In situations such as this, a custom soft lens that incorporates a reverse-geometry design will align better and provide more consistent vision. These lenses are designed with a flatter central base curve and a steeper peripheral curve.
The patient in Figure 2 self-reported as a –9.50D myope prior to photorefractive keratectomy (PRK) 10 years ago and now had a refractive error of –1.50sph in both eyes. She wanted to wear CLs for her upcoming wedding but had failed with numerous standard SCLs and was told she couldn’t wear CLs again. She was successfully fitted with a custom reverse-geometry soft lens with a 9.0mm central BC, 8.4mm peripheral curve, 15.0mm diameter, and –1.00sph OD and OS.

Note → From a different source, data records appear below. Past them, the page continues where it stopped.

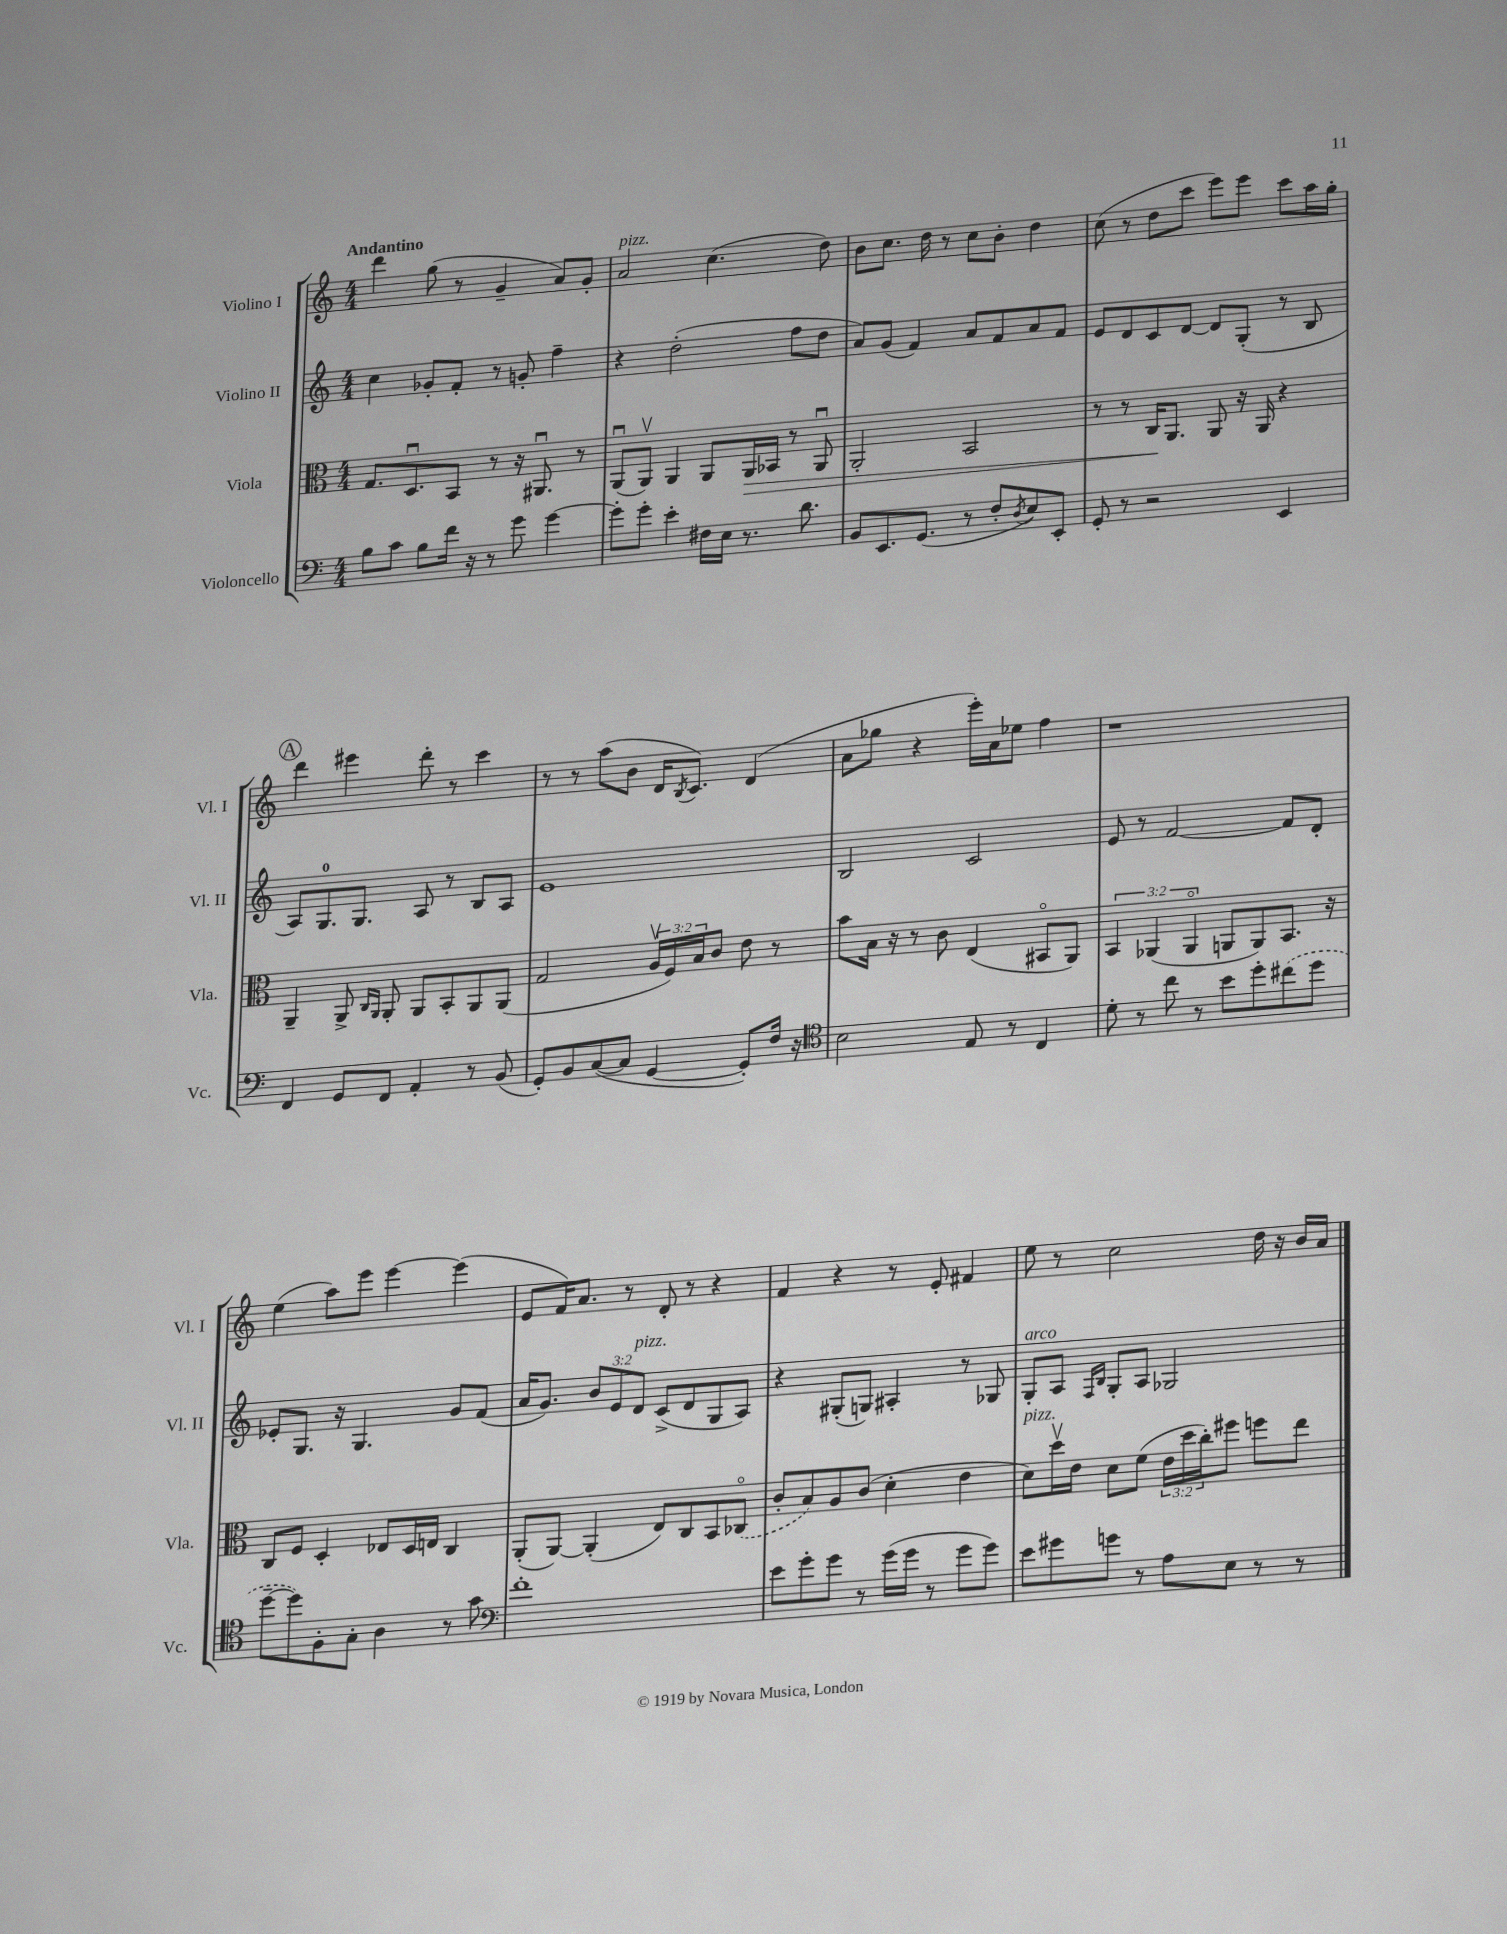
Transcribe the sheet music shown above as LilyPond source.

<<
\new StaffGroup <<
\new Staff = "s0" \with { instrumentName = "Violino I" shortInstrumentName = "Vl. I" } {
    \clef treble \key c \major \numericTimeSignature \time 4/4 \tempo "Andantino"
    d'''4 g''8( r8 g'4-- a'8) g'8-. |
    a'2^\markup { \italic "pizz." } c''4.( d''8) |
    b'8 c''8. d''16 r8 c''8 b'8-. d''4 |
    c''8( r8 d''8 c'''8 e'''8) e'''8 c'''8 a''16 g''16-. |
    \mark \markup { \circle "A" } d'''4 eis'''4 d'''8-. r8 c'''4 |
    r8 r8 a''8( b'8 d'16 \acciaccatura { b8 } c'8.) d'4( |
    a'8 ges''8 r4 e'''16-.) a'16 ees''8 f''4 |
    r1 |
    e''4( a''8) e'''8 e'''4~ e'''4( |
    e'8 f'16) a'8. r8 d'8-. r8 r4 |
    f'4 r4 r8 e'8-. fis'4 |
    e''8 r8 c''2 d''16 r16 b'16 a'16 \bar "|." |
}
\new Staff = "s1" \with { instrumentName = "Violino II" shortInstrumentName = "Vl. II" } {
    \clef treble \key c \major \numericTimeSignature \time 4/4 \override Staff.TupletNumber.text = #tuplet-number::calc-fraction-text
    c''4 ges'8-. f'8-. r8 g'8-. f''4-- |
    r4 d''2-.( f''8 d''8 |
    a'8) g'8( f'4) a'8 f'8 a'8 f'8 |
    e'8 d'8 c'8 d'8~ d'8 g8-.( r8 b8 |
    \mark \markup { \circle "A" } a8) g8.-0 g8. a8 r8 b8 a8 |
    e'1 |
    b2 c'2 |
    e'8 r8 f'2~ f'8 d'8-. |
    ees'8-. g8. r16 g4. g'8 f'8( |
    a'16 g'8.) \tuplet 3/2 { b'8 e'8 d'8^\markup { \italic "pizz." } } c'8->( d'8 g8 a8) |
    r4 gis8-.( g8) ais4-. r8 ges8 |
    g8-.^\markup { \italic "arco" } a8 \grace { f16 b16 } g8-. a8 ges2 \bar "|." |
}
\new Staff = "s2" \with { instrumentName = "Viola" shortInstrumentName = "Vla." } {
    \clef alto \key c \major \numericTimeSignature \time 4/4 \override Staff.TupletNumber.text = #tuplet-number::calc-fraction-text
    g8. d8.\downbow b,8 r8 r16 ais,8.\downbow r8 |
    a,8\downbow( a,8\upbow) a,4 a,8 a,16\> bes,16 r8 a,8\downbow |
    a,2-. b,2 |
    r8 r8 c16\! a,8. a,8 r16 a,16 r4 |
    \mark \markup { \circle "A" } a,4-- a,8-> \grace { c16 a,16 } a,8-. a,8 b,8-. a,8 a,8( |
    g2 \tuplet 3/2 { a16\upbow f16) b16 } c'8 e'8 r8 |
    b'8 b16 r16 r8 c'8 e4( bis,8\flageolet a,8) |
    \tuplet 3/2 { b,4 aes,4( aes,4\flageolet } a,8 a,8) b,8. r16 |
    c8 f8 d4-. ees8 d16 e16 c4 |
    a,8-.( a,8~) a,4-.( e8) c8 b,8 \once \slurDashed ces8\flageolet( |
    c'8-. b8) a8 c'8( d'4-. e'4 |
    d'8^\markup { \italic "pizz." }) d''16\upbow e'16 d'8 f'8( \tuplet 3/2 { e'16 d''16 c''16-.) } fis''8 f''8 e''8 \bar "|." |
}
\new Staff = "s3" \with { instrumentName = "Violoncello" shortInstrumentName = "Vc." } {
    \clef bass \key c \major \numericTimeSignature \time 4/4
    b8 c'8 b8 f'16 r16 r8 g'8 g'4~ |
    g'8-. g'8-. e'4-. fis16 e16 r8. d'8. |
    b,8 e,8. g,8.( r8 f8-. \acciaccatura { d8 } e8) e,8-. |
    g,8-. r8 r2 e,4 |
    \mark \markup { \circle "A" } f,4 g,8 f,8 a,4-. r8 b,8( |
    g,8-.) b,8 c8~( c8 g,4~ g,8-.) f16 r16 |
    \clef tenor b2 e8 r8 c4 |
    d'8-. r8 c''8 r8 b'8 d''8-. \once \slurDashed cis''8( d''8 |
    d''8~-- d''8) f8-. g8-. a4 r8 g'8 |
    \clef bass f'1-. |
    e'8 g'8-. g'8 r8 g'16( g'16 r8 g'8 g'8) |
    e'8 gis'8 g'8 r8 a8 e8 r8 r8 \bar "|." |
}
>>
>>
\layout { \context { \Score \remove "Bar_number_engraver" } }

Post-refractive surgery patients can be some of the more challenging patients to refit into contact lenses. With the customizations available today, SCL success can be achievable for these patients, but sometimes it requires utilizing “off-the-shelf” designs.
REFERENCES
1. Joffe SN. The 25th Anniversary of Laser Vision Correction in the United States. Clin Ophthalmol. 2021 Mar 17;15:1163-1172.
2. Steele C, Davidson J. Contact lens fitting post-laser-in situ keratomileusis (LASIK). Cont Lens Anterior Eye, 2007 May;30:84-93.
3. González-Méijome JM, Sañudo-Buitrago F, López-Alemany A, Almeida JB, Parafita MA. Correlations Between Central and Peripheral Changes in Anterior Corneal Topography After Myopic LASIK and Their Implications in Postsurgical Contact Lens Fitting. Eye Contact Lens. 2006 Jul;32:197-202.